Task details: Reproduce every line of the records below word for word, leaving nothing out and changing nothing.

Raw data:

++++++

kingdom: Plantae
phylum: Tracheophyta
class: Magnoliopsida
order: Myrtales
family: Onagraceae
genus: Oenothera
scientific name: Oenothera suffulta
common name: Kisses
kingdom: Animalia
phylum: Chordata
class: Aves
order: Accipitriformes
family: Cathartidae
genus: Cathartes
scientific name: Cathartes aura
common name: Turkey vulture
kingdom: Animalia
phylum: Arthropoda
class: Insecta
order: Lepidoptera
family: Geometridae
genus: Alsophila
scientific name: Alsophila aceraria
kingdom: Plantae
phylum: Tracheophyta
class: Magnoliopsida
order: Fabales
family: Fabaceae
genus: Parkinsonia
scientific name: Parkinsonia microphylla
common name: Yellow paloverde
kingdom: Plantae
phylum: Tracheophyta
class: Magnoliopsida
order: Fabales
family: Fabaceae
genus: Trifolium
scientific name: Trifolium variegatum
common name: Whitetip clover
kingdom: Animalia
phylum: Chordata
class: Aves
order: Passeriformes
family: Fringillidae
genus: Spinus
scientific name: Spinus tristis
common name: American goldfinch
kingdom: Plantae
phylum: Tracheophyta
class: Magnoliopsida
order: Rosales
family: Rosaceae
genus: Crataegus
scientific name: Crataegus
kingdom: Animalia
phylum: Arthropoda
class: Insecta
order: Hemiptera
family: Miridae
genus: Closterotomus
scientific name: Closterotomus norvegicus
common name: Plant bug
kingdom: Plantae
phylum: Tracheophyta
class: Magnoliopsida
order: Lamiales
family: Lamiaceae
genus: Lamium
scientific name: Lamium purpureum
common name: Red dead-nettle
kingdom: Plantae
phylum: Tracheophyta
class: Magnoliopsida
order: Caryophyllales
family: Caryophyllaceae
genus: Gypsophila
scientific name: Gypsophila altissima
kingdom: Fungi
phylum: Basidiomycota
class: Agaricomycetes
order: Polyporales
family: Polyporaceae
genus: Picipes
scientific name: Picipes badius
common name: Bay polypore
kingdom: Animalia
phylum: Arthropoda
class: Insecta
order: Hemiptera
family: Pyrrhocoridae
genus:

++++++

Output:
kingdom: Plantae
phylum: Tracheophyta
class: Magnoliopsida
order: Myrtales
family: Onagraceae
genus: Oenothera
scientific name: Oenothera suffulta
common name: Kisses
kingdom: Animalia
phylum: Chordata
class: Aves
order: Accipitriformes
family: Cathartidae
genus: Cathartes
scientific name: Cathartes aura
common name: Turkey vulture
kingdom: Animalia
phylum: Arthropoda
class: Insecta
order: Lepidoptera
family: Geometridae
genus: Alsophila
scientific name: Alsophila aceraria
kingdom: Plantae
phylum: Tracheophyta
class: Magnoliopsida
order: Fabales
family: Fabaceae
genus: Parkinsonia
scientific name: Parkinsonia microphylla
common name: Yellow paloverde
kingdom: Plantae
phylum: Tracheophyta
class: Magnoliopsida
order: Fabales
family: Fabaceae
genus: Trifolium
scientific name: Trifolium variegatum
common name: Whitetip clover
kingdom: Animalia
phylum: Chordata
class: Aves
order: Passeriformes
family: Fringillidae
genus: Spinus
scientific name: Spinus tristis
common name: American goldfinch
kingdom: Plantae
phylum: Tracheophyta
class: Magnoliopsida
order: Rosales
family: Rosaceae
genus: Crataegus
scientific name: Crataegus
kingdom: Animalia
phylum: Arthropoda
class: Insecta
order: Hemiptera
family: Miridae
genus: Closterotomus
scientific name: Closterotomus norvegicus
common name: Plant bug
kingdom: Plantae
phylum: Tracheophyta
class: Magnoliopsida
order: Lamiales
family: Lamiaceae
genus: Lamium
scientific name: Lamium purpureum
common name: Red dead-nettle
kingdom: Plantae
phylum: Tracheophyta
class: Magnoliopsida
order: Caryophyllales
family: Caryophyllaceae
genus: Gypsophila
scientific name: Gypsophila altissima
kingdom: Fungi
phylum: Basidiomycota
class: Agaricomycetes
order: Polyporales
family: Polyporaceae
genus: Picipes
scientific name: Picipes badius
common name: Bay polypore
kingdom: Animalia
phylum: Arthropoda
class: Insecta
order: Hemiptera
family: Pyrrhocoridae
genus:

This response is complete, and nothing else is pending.